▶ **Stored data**
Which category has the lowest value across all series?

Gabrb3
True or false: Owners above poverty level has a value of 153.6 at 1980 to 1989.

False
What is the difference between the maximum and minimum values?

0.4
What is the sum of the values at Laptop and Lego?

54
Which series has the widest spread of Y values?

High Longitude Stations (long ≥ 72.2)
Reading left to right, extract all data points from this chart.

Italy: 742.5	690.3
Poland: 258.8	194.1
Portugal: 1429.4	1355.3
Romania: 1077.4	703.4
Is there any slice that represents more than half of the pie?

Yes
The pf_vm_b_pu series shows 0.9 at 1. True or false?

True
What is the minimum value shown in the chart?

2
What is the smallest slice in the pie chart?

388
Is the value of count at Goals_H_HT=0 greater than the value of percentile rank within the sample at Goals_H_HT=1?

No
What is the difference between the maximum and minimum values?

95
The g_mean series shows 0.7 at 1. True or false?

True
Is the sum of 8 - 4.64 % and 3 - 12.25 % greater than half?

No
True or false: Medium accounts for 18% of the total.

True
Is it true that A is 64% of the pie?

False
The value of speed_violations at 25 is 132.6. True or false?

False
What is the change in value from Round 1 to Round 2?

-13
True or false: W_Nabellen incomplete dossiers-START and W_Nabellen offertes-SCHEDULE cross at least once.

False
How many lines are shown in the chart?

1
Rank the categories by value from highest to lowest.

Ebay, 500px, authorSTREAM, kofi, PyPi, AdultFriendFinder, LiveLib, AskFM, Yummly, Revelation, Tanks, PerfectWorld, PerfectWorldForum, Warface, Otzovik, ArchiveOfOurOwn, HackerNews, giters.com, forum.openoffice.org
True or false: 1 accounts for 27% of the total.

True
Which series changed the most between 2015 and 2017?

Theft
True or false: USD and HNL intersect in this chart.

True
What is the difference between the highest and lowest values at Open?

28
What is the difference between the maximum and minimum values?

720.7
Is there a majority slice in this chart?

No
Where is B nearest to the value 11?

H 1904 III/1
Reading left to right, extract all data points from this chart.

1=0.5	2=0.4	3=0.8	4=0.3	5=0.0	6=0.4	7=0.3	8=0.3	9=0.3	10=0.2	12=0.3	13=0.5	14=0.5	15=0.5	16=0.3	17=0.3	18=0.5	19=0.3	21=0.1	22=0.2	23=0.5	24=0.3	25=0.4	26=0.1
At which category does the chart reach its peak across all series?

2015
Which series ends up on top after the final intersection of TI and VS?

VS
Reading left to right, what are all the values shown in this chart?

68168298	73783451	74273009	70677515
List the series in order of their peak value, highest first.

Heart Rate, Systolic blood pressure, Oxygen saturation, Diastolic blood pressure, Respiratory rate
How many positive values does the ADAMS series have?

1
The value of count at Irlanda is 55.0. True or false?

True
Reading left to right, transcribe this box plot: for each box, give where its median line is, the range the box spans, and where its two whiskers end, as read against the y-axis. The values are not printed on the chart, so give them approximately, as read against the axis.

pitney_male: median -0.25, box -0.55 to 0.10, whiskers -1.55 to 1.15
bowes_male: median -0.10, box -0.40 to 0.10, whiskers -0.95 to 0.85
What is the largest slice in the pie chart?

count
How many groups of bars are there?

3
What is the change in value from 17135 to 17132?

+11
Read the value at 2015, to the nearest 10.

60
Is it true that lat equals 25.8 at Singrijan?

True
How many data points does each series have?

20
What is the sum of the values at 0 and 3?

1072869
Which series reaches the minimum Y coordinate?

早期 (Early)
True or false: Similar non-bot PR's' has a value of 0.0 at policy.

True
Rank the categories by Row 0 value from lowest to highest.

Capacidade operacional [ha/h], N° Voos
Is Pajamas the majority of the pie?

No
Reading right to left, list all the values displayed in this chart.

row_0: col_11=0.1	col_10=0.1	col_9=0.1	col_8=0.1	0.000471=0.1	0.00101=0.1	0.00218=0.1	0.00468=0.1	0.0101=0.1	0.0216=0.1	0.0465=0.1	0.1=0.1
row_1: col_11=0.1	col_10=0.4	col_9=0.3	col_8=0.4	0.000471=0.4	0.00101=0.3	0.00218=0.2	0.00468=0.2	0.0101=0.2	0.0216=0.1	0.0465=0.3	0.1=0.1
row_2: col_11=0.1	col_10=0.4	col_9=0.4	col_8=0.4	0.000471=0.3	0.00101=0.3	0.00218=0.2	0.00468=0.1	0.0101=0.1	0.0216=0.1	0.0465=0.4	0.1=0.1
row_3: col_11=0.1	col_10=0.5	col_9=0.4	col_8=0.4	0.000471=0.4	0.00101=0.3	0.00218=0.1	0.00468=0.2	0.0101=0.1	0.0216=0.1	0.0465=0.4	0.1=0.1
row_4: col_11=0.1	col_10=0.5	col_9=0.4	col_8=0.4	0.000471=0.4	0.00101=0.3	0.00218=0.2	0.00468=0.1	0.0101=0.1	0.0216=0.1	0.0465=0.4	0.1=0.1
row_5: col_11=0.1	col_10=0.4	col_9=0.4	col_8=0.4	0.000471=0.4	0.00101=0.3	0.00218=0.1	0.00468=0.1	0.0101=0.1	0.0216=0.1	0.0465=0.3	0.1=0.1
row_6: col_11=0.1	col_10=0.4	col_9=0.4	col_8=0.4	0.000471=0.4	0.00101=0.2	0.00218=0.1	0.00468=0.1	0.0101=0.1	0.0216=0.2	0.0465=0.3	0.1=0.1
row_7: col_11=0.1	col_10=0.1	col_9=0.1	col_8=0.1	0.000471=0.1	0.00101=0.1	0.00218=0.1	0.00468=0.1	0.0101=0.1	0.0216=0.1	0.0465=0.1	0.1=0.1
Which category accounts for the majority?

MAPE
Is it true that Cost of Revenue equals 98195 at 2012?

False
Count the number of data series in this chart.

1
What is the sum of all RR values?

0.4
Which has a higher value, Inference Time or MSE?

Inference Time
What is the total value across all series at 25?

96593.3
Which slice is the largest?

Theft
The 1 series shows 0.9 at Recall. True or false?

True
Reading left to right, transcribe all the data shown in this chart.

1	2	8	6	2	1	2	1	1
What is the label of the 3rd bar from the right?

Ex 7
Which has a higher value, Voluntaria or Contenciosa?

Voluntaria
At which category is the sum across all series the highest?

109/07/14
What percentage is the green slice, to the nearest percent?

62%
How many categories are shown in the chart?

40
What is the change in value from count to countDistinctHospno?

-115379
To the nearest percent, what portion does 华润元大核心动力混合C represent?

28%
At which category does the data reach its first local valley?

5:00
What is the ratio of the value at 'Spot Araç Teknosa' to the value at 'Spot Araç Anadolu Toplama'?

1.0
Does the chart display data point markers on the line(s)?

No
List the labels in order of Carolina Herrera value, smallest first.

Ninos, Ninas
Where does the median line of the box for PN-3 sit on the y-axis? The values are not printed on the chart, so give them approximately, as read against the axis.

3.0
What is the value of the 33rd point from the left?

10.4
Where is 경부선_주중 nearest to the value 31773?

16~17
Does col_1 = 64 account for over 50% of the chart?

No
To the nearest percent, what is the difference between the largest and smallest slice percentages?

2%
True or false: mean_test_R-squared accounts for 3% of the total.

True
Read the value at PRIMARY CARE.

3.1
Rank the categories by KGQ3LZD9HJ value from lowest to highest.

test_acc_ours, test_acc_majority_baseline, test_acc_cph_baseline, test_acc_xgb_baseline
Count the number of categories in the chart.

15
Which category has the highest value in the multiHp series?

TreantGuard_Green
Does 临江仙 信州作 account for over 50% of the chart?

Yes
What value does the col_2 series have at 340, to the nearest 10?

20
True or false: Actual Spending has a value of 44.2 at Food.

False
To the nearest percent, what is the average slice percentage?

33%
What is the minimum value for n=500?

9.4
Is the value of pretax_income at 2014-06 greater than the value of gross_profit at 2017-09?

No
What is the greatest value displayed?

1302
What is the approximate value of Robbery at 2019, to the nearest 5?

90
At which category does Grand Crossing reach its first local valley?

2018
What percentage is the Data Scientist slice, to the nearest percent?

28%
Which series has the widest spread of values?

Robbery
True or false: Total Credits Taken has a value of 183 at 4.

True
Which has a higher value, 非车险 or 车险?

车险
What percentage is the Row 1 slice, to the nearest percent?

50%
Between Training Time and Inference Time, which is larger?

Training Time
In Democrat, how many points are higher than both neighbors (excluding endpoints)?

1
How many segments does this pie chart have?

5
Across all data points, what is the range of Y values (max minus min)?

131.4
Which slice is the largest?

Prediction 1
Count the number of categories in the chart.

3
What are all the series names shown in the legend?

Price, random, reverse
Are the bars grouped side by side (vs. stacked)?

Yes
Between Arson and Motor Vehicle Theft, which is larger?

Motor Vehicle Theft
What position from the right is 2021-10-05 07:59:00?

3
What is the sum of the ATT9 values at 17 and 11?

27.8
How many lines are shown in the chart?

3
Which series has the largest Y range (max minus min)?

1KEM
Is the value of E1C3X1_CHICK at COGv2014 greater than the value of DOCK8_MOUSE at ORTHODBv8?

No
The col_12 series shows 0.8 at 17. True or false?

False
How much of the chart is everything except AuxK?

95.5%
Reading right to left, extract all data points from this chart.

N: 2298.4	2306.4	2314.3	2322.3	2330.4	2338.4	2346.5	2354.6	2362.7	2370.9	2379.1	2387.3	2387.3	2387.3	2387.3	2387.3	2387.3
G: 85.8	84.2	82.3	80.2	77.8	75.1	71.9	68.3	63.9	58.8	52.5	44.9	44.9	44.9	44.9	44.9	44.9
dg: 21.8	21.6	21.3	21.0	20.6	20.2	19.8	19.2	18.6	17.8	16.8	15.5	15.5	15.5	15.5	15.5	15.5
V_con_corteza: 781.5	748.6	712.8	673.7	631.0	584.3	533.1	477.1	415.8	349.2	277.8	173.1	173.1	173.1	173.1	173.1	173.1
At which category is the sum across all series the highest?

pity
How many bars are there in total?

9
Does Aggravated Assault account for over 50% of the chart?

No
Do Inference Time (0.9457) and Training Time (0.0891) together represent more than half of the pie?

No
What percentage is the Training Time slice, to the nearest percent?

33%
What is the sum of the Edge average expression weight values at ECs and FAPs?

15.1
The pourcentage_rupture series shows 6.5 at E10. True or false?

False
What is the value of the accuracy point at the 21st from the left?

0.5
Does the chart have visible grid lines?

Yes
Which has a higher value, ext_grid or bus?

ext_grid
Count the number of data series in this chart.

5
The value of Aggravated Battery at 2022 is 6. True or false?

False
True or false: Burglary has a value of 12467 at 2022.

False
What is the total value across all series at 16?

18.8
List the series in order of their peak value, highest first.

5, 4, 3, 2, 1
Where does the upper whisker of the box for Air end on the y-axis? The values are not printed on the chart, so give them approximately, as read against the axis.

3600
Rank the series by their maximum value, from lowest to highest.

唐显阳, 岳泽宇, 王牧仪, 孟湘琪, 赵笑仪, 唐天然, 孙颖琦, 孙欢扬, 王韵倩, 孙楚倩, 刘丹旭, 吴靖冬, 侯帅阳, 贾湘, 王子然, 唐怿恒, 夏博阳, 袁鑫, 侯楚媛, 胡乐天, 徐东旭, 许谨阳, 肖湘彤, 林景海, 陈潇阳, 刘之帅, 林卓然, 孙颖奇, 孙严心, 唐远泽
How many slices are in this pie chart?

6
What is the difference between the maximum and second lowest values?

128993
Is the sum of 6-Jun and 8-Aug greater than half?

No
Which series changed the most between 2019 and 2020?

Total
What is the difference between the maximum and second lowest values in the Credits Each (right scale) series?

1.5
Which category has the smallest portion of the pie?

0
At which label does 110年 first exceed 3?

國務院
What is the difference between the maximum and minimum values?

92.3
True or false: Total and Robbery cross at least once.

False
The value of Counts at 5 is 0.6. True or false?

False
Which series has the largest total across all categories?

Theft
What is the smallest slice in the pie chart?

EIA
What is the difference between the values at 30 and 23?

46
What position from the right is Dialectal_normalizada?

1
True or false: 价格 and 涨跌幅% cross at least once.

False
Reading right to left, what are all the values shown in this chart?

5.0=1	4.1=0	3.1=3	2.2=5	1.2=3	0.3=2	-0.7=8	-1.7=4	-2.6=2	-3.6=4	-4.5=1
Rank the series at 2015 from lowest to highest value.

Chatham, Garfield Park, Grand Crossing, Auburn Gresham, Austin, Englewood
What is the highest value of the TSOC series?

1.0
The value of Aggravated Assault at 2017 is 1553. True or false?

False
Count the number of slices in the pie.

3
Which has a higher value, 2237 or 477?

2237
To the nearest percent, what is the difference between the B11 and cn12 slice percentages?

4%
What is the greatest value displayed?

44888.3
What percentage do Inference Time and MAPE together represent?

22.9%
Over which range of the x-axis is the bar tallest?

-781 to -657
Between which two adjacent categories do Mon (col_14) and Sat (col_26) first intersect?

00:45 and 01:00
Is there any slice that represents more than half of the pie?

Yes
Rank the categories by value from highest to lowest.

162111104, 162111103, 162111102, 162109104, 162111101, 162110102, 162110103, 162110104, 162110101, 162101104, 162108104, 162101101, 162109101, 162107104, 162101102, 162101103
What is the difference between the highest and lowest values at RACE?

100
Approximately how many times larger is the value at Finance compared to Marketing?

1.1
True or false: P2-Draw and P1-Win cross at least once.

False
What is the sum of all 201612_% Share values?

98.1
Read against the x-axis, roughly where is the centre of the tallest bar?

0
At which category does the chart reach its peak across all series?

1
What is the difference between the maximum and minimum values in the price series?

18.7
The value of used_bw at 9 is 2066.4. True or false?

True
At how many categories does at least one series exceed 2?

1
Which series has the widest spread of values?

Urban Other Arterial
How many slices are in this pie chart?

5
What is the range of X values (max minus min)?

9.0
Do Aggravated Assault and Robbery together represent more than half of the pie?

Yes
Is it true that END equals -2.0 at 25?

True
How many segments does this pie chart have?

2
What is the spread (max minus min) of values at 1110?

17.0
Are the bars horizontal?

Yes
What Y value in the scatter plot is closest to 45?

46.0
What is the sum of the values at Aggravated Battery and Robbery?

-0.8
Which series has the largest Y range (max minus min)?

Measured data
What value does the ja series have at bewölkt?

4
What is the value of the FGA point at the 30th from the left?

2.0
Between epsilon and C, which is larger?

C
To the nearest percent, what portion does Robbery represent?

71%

▶ **What the task requires**
Please copy the records from the first line through the line containing "The pf_vm_b_pu series", changing "chart" to "graph" and keeping everything else the same.

▶ **Task solution**
Which category has the lowest value across all series?

Gabrb3
True or false: Owners above poverty level has a value of 153.6 at 1980 to 1989.

False
What is the difference between the maximum and minimum values?

0.4
What is the sum of the values at Laptop and Lego?

54
Which series has the widest spread of Y values?

High Longitude Stations (long ≥ 72.2)
Reading left to right, extract all data points from this graph.

Italy: 742.5	690.3
Poland: 258.8	194.1
Portugal: 1429.4	1355.3
Romania: 1077.4	703.4
Is there any slice that represents more than half of the pie?

Yes
The pf_vm_b_pu series shows 0.9 at 1. True or false?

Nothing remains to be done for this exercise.